Instructions to follow — Note every line in the entries that contains the string "genes", and copy it.

======== Input

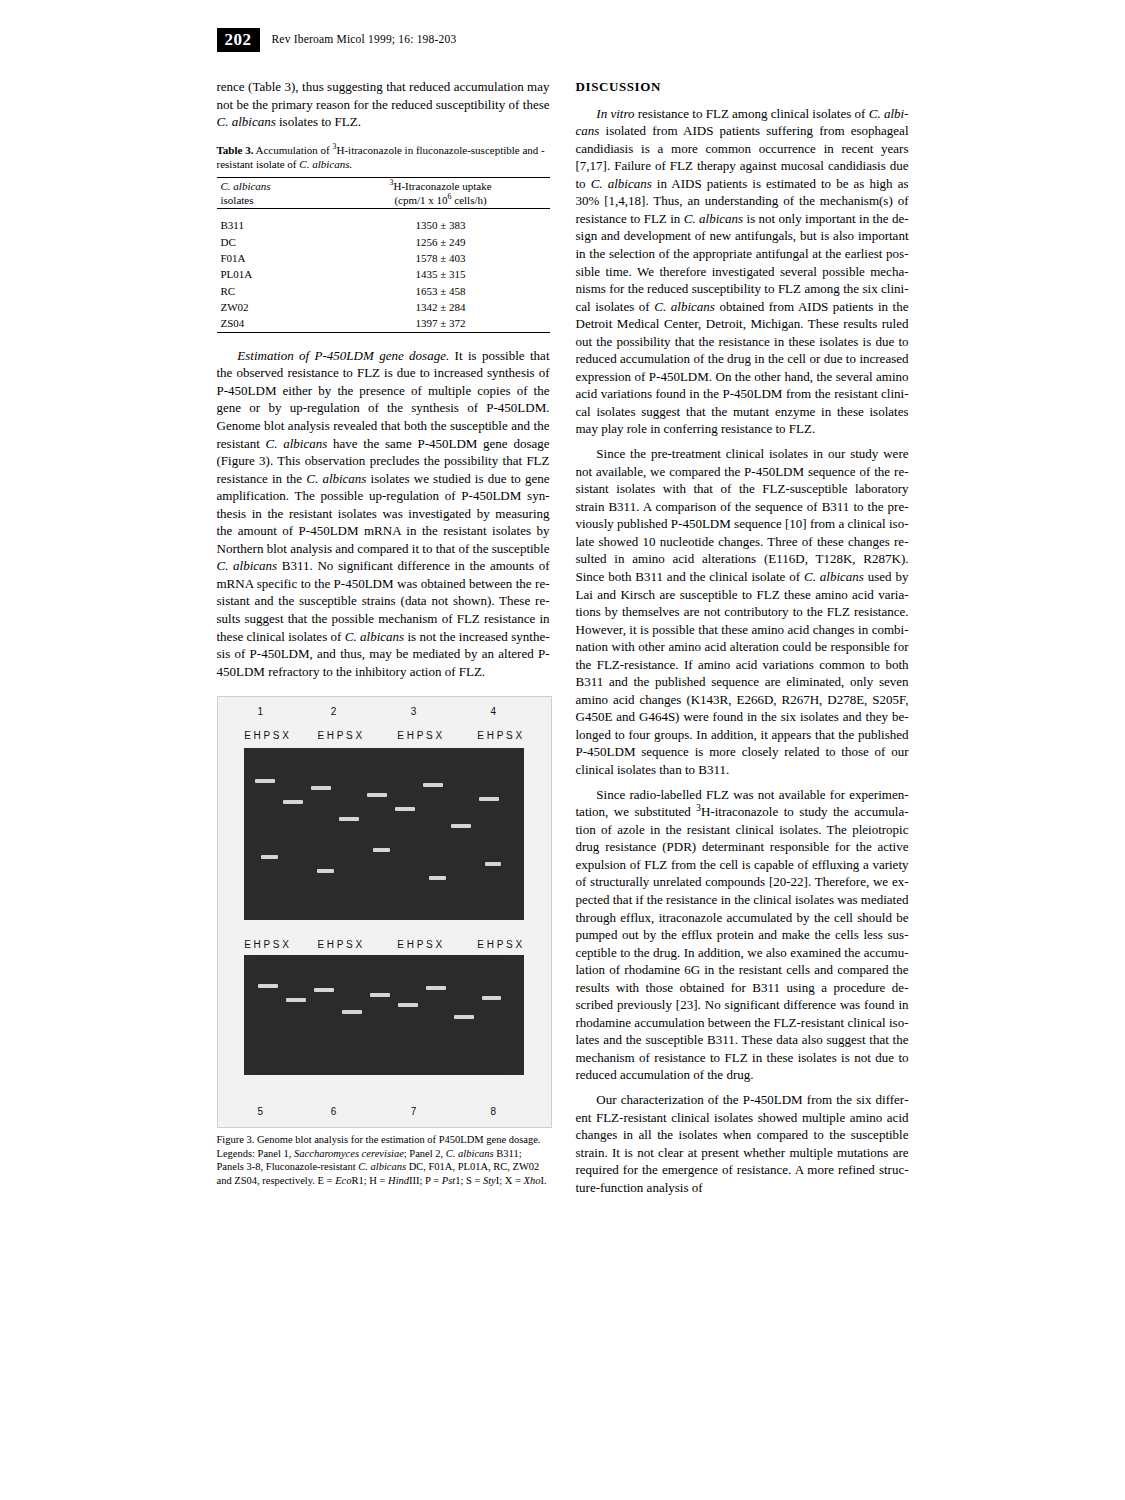202
Rev Iberoam Micol 1999; 16: 198-203
rence (Table 3), thus suggesting that reduced accumulation may not be the primary reason for the reduced susceptibility of these C. albicans isolates to FLZ.
Table 3. Accumulation of 3H-itraconazole in fluconazole-susceptible and -resistant isolate of C. albicans.
| C. albicans isolates | 3 H-Itraconazole uptake (cpm/1 x 10 6 cells/h) |
| --- | --- |
| B311 | 1350 ± 383 |
| DC | 1256 ± 249 |
| F01A | 1578 ± 403 |
| PL01A | 1435 ± 315 |
| RC | 1653 ± 458 |
| ZW02 | 1342 ± 284 |
| ZS04 | 1397 ± 372 |
Estimation of P-450LDM gene dosage. It is possible that the observed resistance to FLZ is due to increased synthesis of P-450LDM either by the presence of multiple copies of the gene or by up-regulation of the synthesis of P-450LDM. Genome blot analysis revealed that both the susceptible and the resistant C. albicans have the same P-450LDM gene dosage (Figure 3). This observation precludes the possibility that FLZ resistance in the C. albicans isolates we studied is due to gene amplification. The possible up-regulation of P-450LDM synthesis in the resistant isolates was investigated by measuring the amount of P-450LDM mRNA in the resistant isolates by Northern blot analysis and compared it to that of the susceptible C. albicans B311. No significant difference in the amounts of mRNA specific to the P-450LDM was obtained between the resistant and the susceptible strains (data not shown). These results suggest that the possible mechanism of FLZ resistance in these clinical isolates of C. albicans is not the increased synthesis of P-450LDM, and thus, may be mediated by an altered P-450LDM refractory to the inhibitory action of FLZ.
1
2
3
4
E H P S X
E H P S X
E H P S X
E H P S X
E H P S X
E H P S X
E H P S X
E H P S X
5
6
7
8
Figure 3. Genome blot analysis for the estimation of P450LDM gene dosage. Legends: Panel 1, Saccharomyces cerevisiae; Panel 2, C. albicans B311; Panels 3-8, Fluconazole-resistant C. albicans DC, F01A, PL01A, RC, ZW02 and ZS04, respectively. E = Eco R1; H = Hind III; P = Pst1; S = Sty I; X = Xho I.
DISCUSSION
In vitro resistance to FLZ among clinical isolates of C. albicans isolated from AIDS patients suffering from esophageal candidiasis is a more common occurrence in recent years [7,17]. Failure of FLZ therapy against mucosal candidiasis due to C. albicans in AIDS patients is estimated to be as high as 30% [1,4,18]. Thus, an understanding of the mechanism(s) of resistance to FLZ in C. albicans is not only important in the design and development of new antifungals, but is also important in the selection of the appropriate antifungal at the earliest possible time. We therefore investigated several possible mechanisms for the reduced susceptibility to FLZ among the six clinical isolates of C. albicans obtained from AIDS patients in the Detroit Medical Center, Detroit, Michigan. These results ruled out the possibility that the resistance in these isolates is due to reduced accumulation of the drug in the cell or due to increased expression of P-450LDM. On the other hand, the several amino acid variations found in the P-450LDM from the resistant clinical isolates suggest that the mutant enzyme in these isolates may play role in conferring resistance to FLZ.
Since the pre-treatment clinical isolates in our study were not available, we compared the P-450LDM sequence of the resistant isolates with that of the FLZ-susceptible laboratory strain B311. A comparison of the sequence of B311 to the previously published P-450LDM sequence [10] from a clinical isolate showed 10 nucleotide changes. Three of these changes resulted in amino acid alterations (E116D, T128K, R287K). Since both B311 and the clinical isolate of C. albicans used by Lai and Kirsch are susceptible to FLZ these amino acid variations by themselves are not contributory to the FLZ resistance. However, it is possible that these amino acid changes in combination with other amino acid alteration could be responsible for the FLZ-resistance. If amino acid variations common to both B311 and the published sequence are eliminated, only seven amino acid changes (K143R, E266D, R267H, D278E, S205F, G450E and G464S) were found in the six isolates and they belonged to four groups. In addition, it appears that the published P-450LDM sequence is more closely related to those of our clinical isolates than to B311.
Since radio-labelled FLZ was not available for experimentation, we substituted 3H-itraconazole to study the accumulation of azole in the resistant clinical isolates. The pleiotropic drug resistance (PDR) determinant responsible for the active expulsion of FLZ from the cell is capable of effluxing a variety of structurally unrelated compounds [20-22]. Therefore, we expected that if the resistance in the clinical isolates was mediated through efflux, itraconazole accumulated by the cell should be pumped out by the efflux protein and make the cells less susceptible to the drug. In addition, we also examined the accumulation of rhodamine 6G in the resistant cells and compared the results with those obtained for B311 using a procedure described previously [23]. No significant difference was found in rhodamine accumulation between the FLZ-resistant clinical isolates and the susceptible B311. These data also suggest that the mechanism of resistance to FLZ in these isolates is not due to reduced accumulation of the drug.
Our characterization of the P-450LDM from the six different FLZ-resistant clinical isolates showed multiple amino acid changes in all the isolates when compared to the susceptible strain. It is not clear at present whether multiple mutations are required for the emergence of resistance. A more refined structure-function analysis of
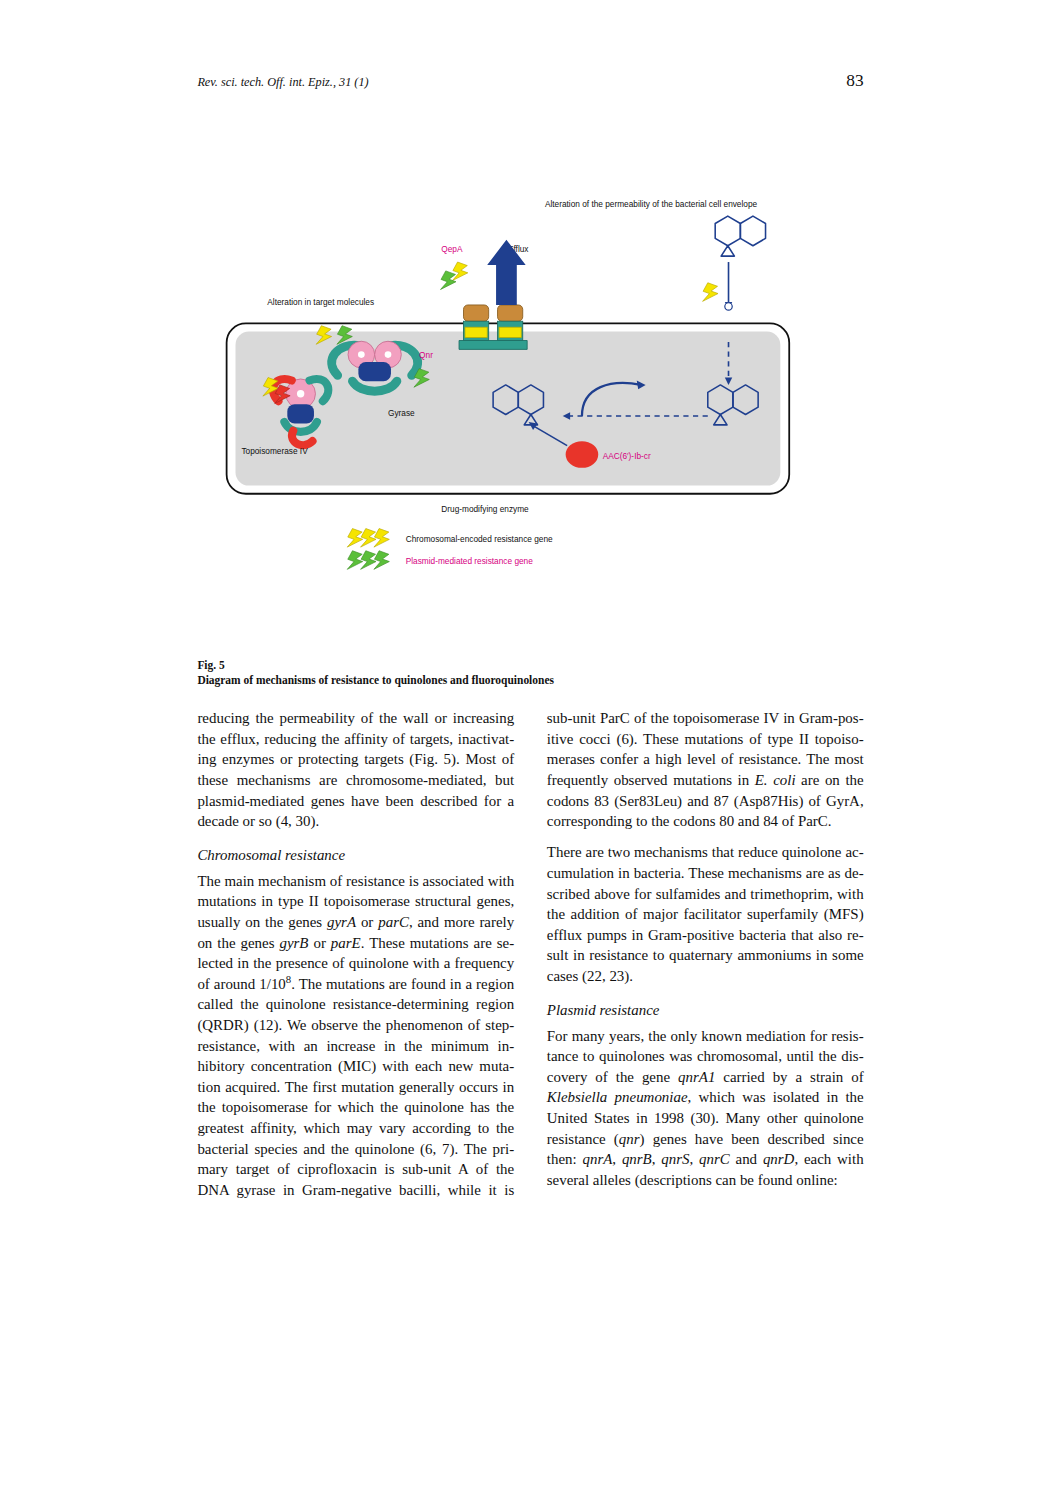Rev. sci. tech. Off. int. Epiz., 31 (1)
83
Alteration of the permeability of the bacterial cell envelope QepA Efflux Alteration in target molecules Gyrase Qnr Topoisomerase IV AAC(6′)-Ib-cr Drug-modifying enzyme Chromosomal-encoded resistance gene Plasmid-mediated resistance gene
Fig. 5
Diagram of mechanisms of resistance to quinolones and fluoroquinolones
reducing the permeability of the wall or increasing the efflux, reducing the affinity of targets, inactivating enzymes or protecting targets (Fig. 5). Most of these mechanisms are chromosome-mediated, but plasmid-mediated genes have been described for a decade or so (4, 30).
Chromosomal resistance
The main mechanism of resistance is associated with mutations in type II topoisomerase structural genes, usually on the genes gyrA or parC, and more rarely on the genes gyrB or parE. These mutations are selected in the presence of quinolone with a frequency of around 1/108. The mutations are found in a region called the quinolone resistance-determining region (QRDR) (12). We observe the phenomenon of step-resistance, with an increase in the minimum inhibitory concentration (MIC) with each new mutation acquired. The first mutation generally occurs in the topoisomerase for which the quinolone has the greatest affinity, which may vary according to the bacterial species and the quinolone (6, 7). The primary target of ciprofloxacin is sub-unit A of the DNA gyrase in Gram-negative bacilli, while it is sub-unit ParC of the topoisomerase IV in Gram-positive cocci (6). These mutations of type II topoisomerases confer a high level of resistance. The most frequently observed mutations in E. coli are on the codons 83 (Ser83Leu) and 87 (Asp87His) of GyrA, corresponding to the codons 80 and 84 of ParC.
There are two mechanisms that reduce quinolone accumulation in bacteria. These mechanisms are as described above for sulfamides and trimethoprim, with the addition of major facilitator superfamily (MFS) efflux pumps in Gram-positive bacteria that also result in resistance to quaternary ammoniums in some cases (22, 23).
Plasmid resistance
For many years, the only known mediation for resistance to quinolones was chromosomal, until the discovery of the gene qnrA1 carried by a strain of Klebsiella pneumoniae, which was isolated in the United States in 1998 (30). Many other quinolone resistance (qnr) genes have been described since then: qnrA, qnrB, qnrS, qnrC and qnrD, each with several alleles (descriptions can be found online:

================

Solution to the exercise —
reducing the permeability of the wall or increasing the efflux, reducing the affinity of targets, inactivating enzymes or protecting targets (Fig. 5). Most of these mechanisms are chromosome-mediated, but plasmid-mediated genes have been described for a decade or so (4, 30).
The main mechanism of resistance is associated with mutations in type II topoisomerase structural genes, usually on the genes gyrA or parC, and more rarely on the genes gyrB or parE. These mutations are selected in the presence of quinolone with a frequency of around 1/108. The mutations are found in a region called the quinolone resistance-determining region (QRDR) (12). We observe the phenomenon of step-resistance, with an increase in the minimum inhibitory concentration (MIC) with each new mutation acquired. The first mutation generally occurs in the topoisomerase for which the quinolone has the greatest affinity, which may vary according to the bacterial species and the quinolone (6, 7). The primary target of ciprofloxacin is sub-unit A of the DNA gyrase in Gram-negative bacilli, while it is sub-unit ParC of the topoisomerase IV in Gram-positive cocci (6). These mutations of type II topoisomerases confer a high level of resistance. The most frequently observed mutations in E. coli are on the codons 83 (Ser83Leu) and 87 (Asp87His) of GyrA, corresponding to the codons 80 and 84 of ParC.
For many years, the only known mediation for resistance to quinolones was chromosomal, until the discovery of the gene qnrA1 carried by a strain of Klebsiella pneumoniae, which was isolated in the United States in 1998 (30). Many other quinolone resistance (qnr) genes have been described since then: qnrA, qnrB, qnrS, qnrC and qnrD, each with several alleles (descriptions can be found online:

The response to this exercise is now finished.